Searching for June Cleaver

W.W.J.D.: What would June do?

Who is June and why haven’t I found her yet?

Searching for June Cleaver promotes the skills and style of the 1950s housewife – the woman who could do it all. Living on my own for the first time, I attempt to channel my great-grandmother, grandmother, mother, and all those women who came before me and seem to know exactly how to run a household. I’ve found that this wisdom is hard to come by in the 21st century so I’ll take every tip I can get my hands on! I’m not an expert by any means – let’s learn together!

Sadly, pop culture has changed extensively since the real June graced our television screens in the series “Leave it to Beaver.” Borrowing from her Wikipedia page, here’s the dirt on June:

June Evelyn Bronson Cleaver is a principal character in the American television sitcom Leave It to Beaver. June and her husband, Ward, are often invoked as the archetypal suburban parents of the 1950s. The couple is the parents of two sons, Wally and “Beaver”. Wally is twelve years old and in the eighth grade when the series opens; Beaver is seven years old (“almost eight”) and in the second grade. Episodes followed the escapades of Wally and Beaver and usually ended with a moral lesson delivered to the boys, but also often included reminders of childhood and minor lessons for the parents through the adventures of their boys. She was included in Yahoo!’s Top 10 TV Moms from Six Decades of Television for the time period 1957-1963.

If you’d like the full story of her life, check it out here: http://en.wikipedia.org/wiki/June_Cleaver.

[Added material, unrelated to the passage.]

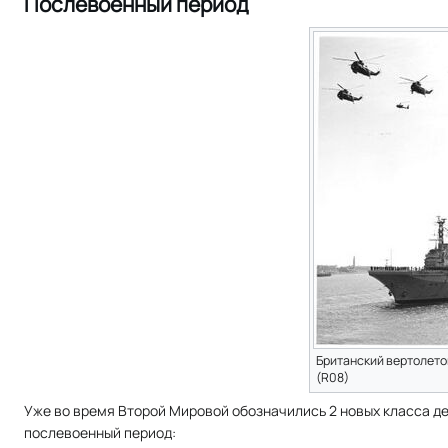
Послевоенный период
Британский вертолет
(R08)
Уже во время Второй Мировой обозначились 2 новых класса д
послевоенный период:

I haven’t found June because June no longer exists in our fast-paced world. Maybe June didn’t even truly exist in the 1950s (although I’m sure my grandparents would beg to differ). So, if June is a figment of our American imagination, why I am trying so desperately to find her? My childhood was full of family meals around the dining table, afternoons playing baseball with Dad in the backyard, baking cookies with my Grammie, fishing with Grampie, and of course learning everything there is to know about anything from the coolest woman in the world, my Mom. I want my children, and frankly, everyone’s children, to experience a childhood very similar to mine – safe, happy, free, and basking in the love of a family. Searching for June Cleaver assures women that it’s okay to be a stay-at-home mom (perhaps one of the hardest careers in the world!), it’s perfectly peachy to be All-American, and it’s absolutely wonderful to explore the simpler days of previous generations.